Ce n’est pas un hasard. C’est une stratégie délibérée visant à affaiblir l’Occident sur son propre continent, à épuiser les stocks d’armes des alliés de l’OTAN, et à tester en conditions réelles les doctrines de guerre qui pourraient un jour servir en mer de Chine méridionale. L’Ukraine est le laboratoire. La Russie est le cobaye que la Chine équipe et instruit, tout en préservant la façade d’une neutralité qu’elle a depuis longtemps abandonnée dans les faits.
Ce mot, enabler — décisif enabler, c’est le terme que Kallas a utilisé — mérite qu’on s’y arrête. Dans le langage militaire, un enabler n’est pas celui qui tire le coup de feu. C’est celui sans qui le coup de feu n’aurait pas pu être tiré. La Chine est cela pour Poutine. Et continuer à l’appeler neutrale, c’est une obscénité intellectuelle.
La réaction de l'OTAN : Rutte ne nie pas, il confirme indirectement
« Nous ne sommes pas naïfs » : la phrase de Rutte à décrypter
Le secrétaire général de l’OTAN Mark Rutte a été interpellé le 17 juin 2026 sur les allégations de formation de soldats russes par la Chine. Sa réponse, rapportée par RBC-Ukraine, n’est pas un démenti. C’est presque l’inverse : « Nous ne sommes pas naïfs. Nous suivons tout exactement. Je ne peux pas vous en dire plus en ce moment, du moins pas dans cette conférence de presse ouverte, mais vous pouvez être assurés que nous suivons chaque aspect. » Cette formulation est celle d’un responsable qui en sait beaucoup plus, qui a confirmation de ces activités dans ses dossiers, mais qui ne peut pas divulguer publiquement des sources et méthodes de renseignement.

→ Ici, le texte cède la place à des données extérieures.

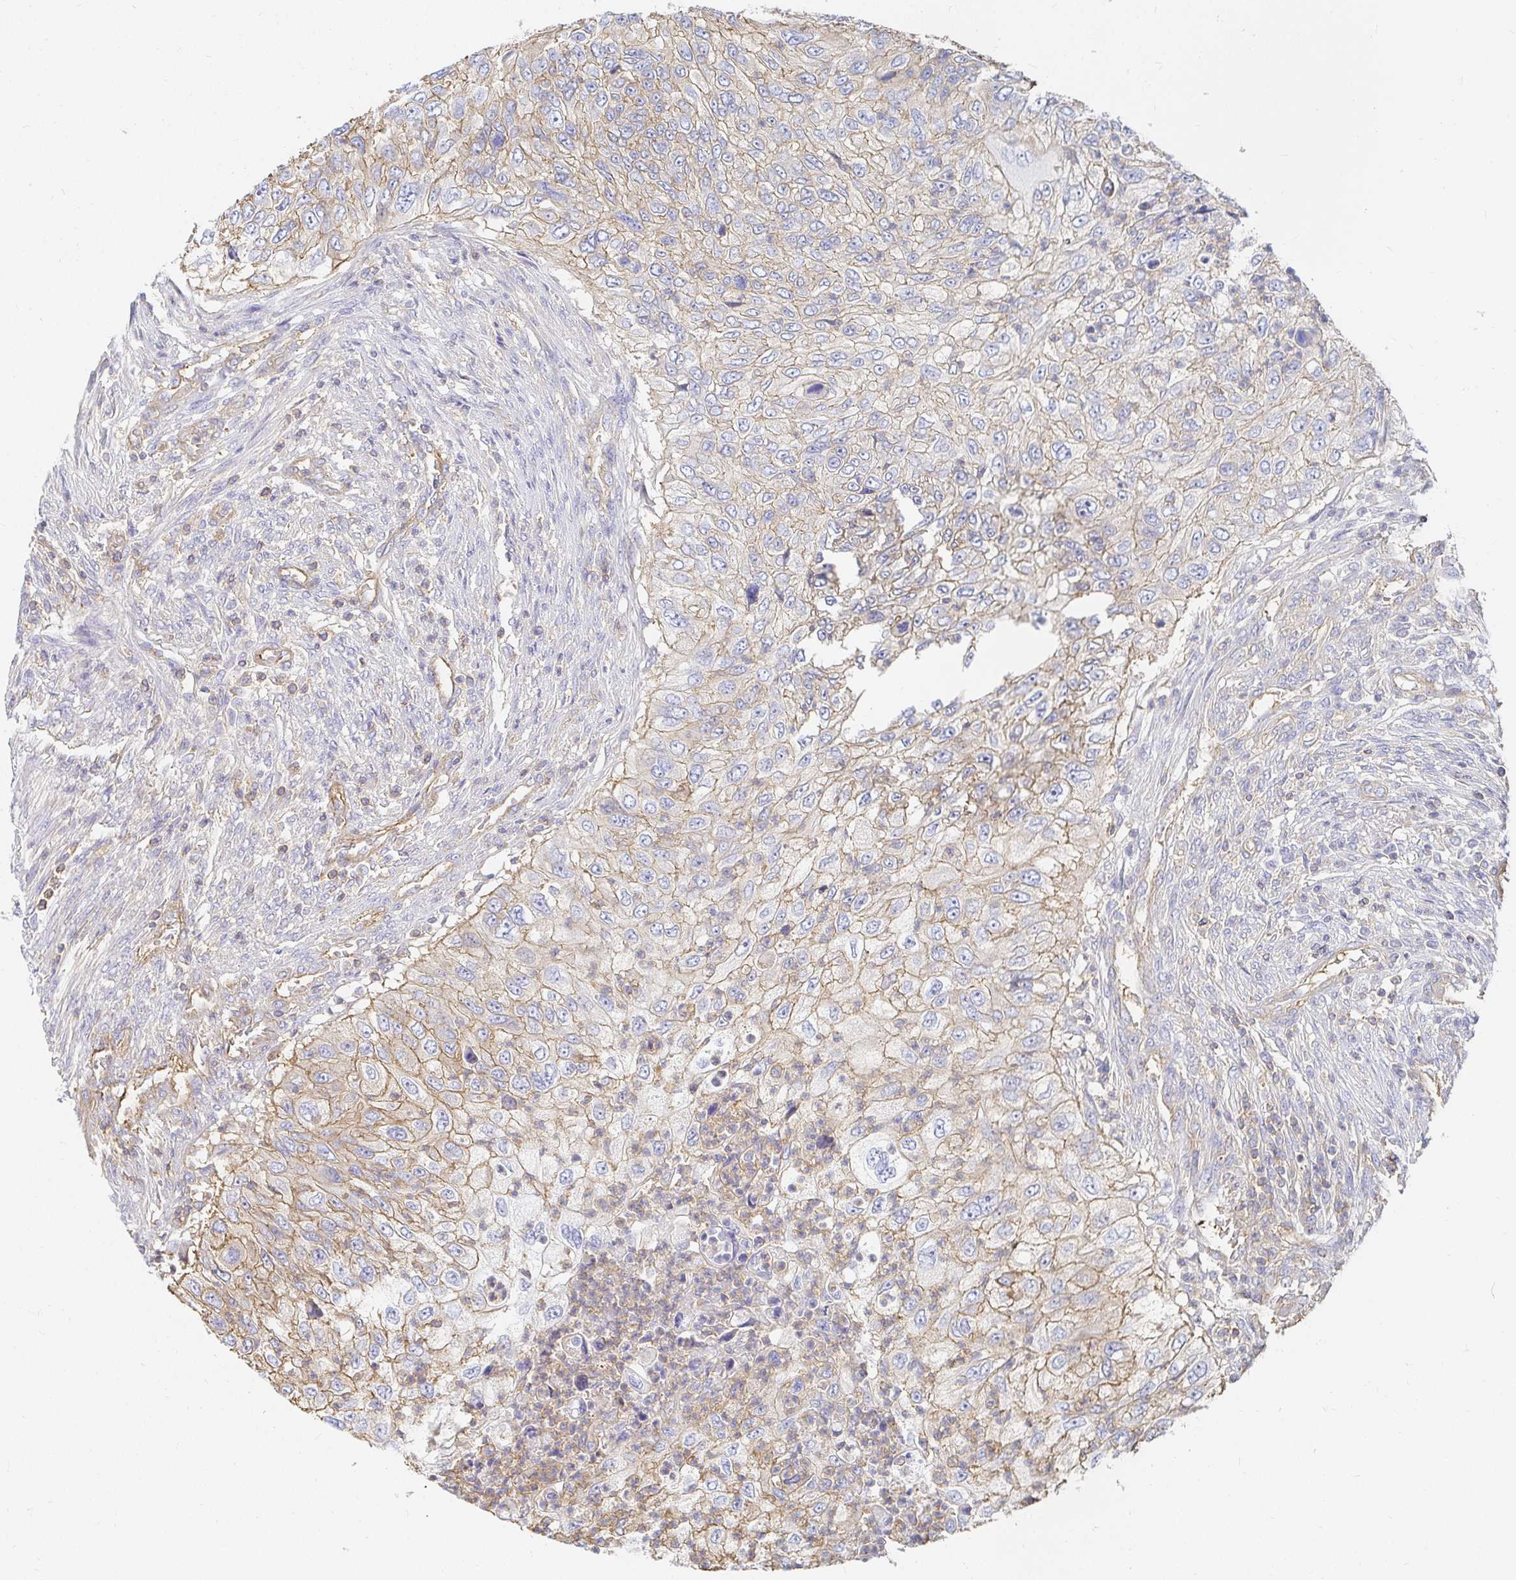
{"staining": {"intensity": "moderate", "quantity": "25%-75%", "location": "cytoplasmic/membranous"}, "tissue": "urothelial cancer", "cell_type": "Tumor cells", "image_type": "cancer", "snomed": [{"axis": "morphology", "description": "Urothelial carcinoma, High grade"}, {"axis": "topography", "description": "Urinary bladder"}], "caption": "A medium amount of moderate cytoplasmic/membranous positivity is appreciated in about 25%-75% of tumor cells in urothelial carcinoma (high-grade) tissue.", "gene": "TSPAN19", "patient": {"sex": "female", "age": 60}}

Cette position correspond exactement à la logique du renseignement de temps de guerre. On ne révèle pas comment on a su, ni qui a informé qui, sous peine de compromettre les réseaux de collecte encore actifs. Mais le fait que Rutte n’ait pas dit « ces accusations sont infondées » ou « nous n’avons aucune preuve de cela » est en lui-même un signal fort. Au jeu des non-dits diplomatiques, c’est une confirmation partielle. Et l’OTAN, rappelons-le, avait déjà qualifié la Chine de « decisive enabler » de la guerre russe lors du sommet de Washington en juillet 2024.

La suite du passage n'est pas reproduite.